■ Collected data entries ■
*** Begin section ***

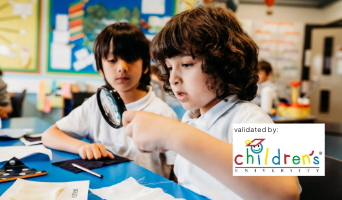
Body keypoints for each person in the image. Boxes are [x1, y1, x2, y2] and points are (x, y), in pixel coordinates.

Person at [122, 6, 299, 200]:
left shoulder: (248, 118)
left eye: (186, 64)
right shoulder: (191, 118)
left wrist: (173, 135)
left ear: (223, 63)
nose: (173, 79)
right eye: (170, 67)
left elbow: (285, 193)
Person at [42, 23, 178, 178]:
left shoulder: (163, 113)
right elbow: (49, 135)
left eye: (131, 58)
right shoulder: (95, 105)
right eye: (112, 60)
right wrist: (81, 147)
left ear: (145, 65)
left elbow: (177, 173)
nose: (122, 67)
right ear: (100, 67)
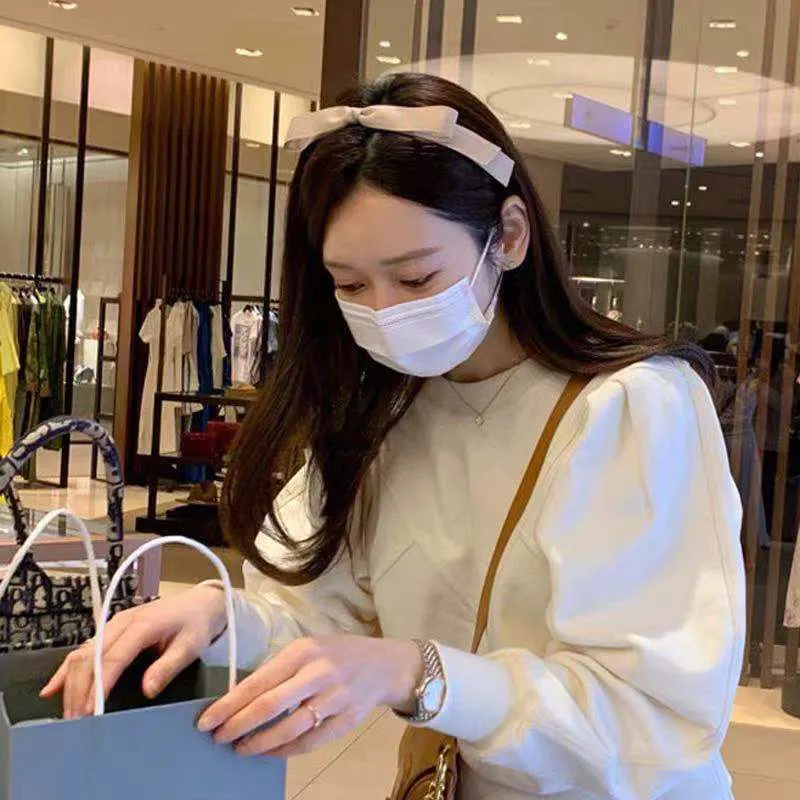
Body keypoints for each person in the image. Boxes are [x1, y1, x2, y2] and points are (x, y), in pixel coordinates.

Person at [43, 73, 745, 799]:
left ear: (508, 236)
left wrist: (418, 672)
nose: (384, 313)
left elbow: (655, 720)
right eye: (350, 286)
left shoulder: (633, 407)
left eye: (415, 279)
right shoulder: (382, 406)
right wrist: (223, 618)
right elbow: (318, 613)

*** End section ***

■ Brief ■
Output all of the data word for word, excluding any pictures.

■ Solved exercise ■
Body keypoints for each person in the image. Boxes are [x1, y1, x2, y2] and points are (x, y), in pixel coordinates.

Person at [122, 6, 299, 200]:
left shoulder: (248, 118)
left eye: (186, 64)
right shoulder: (191, 118)
left wrist: (173, 135)
left ear: (223, 63)
nose: (173, 79)
right eye: (170, 67)
left elbow: (285, 193)
Person at [42, 23, 178, 178]:
left shoulder: (163, 113)
right elbow: (49, 135)
left eye: (131, 58)
right shoulder: (95, 105)
right eye: (112, 60)
right wrist: (81, 147)
left ear: (145, 65)
left elbow: (177, 173)
nose: (122, 67)
right ear: (100, 67)
Body keypoints for each person in the image. Boxes are [x1, y1, x2, y2] and points are (x, y), in pixel coordinates.

Person at [43, 73, 745, 799]:
left ear: (508, 236)
left wrist: (418, 672)
nose: (384, 313)
left elbow: (655, 720)
right eye: (350, 286)
left shoulder: (633, 407)
left eye: (415, 279)
right shoulder: (382, 406)
right wrist: (223, 618)
right elbow: (318, 613)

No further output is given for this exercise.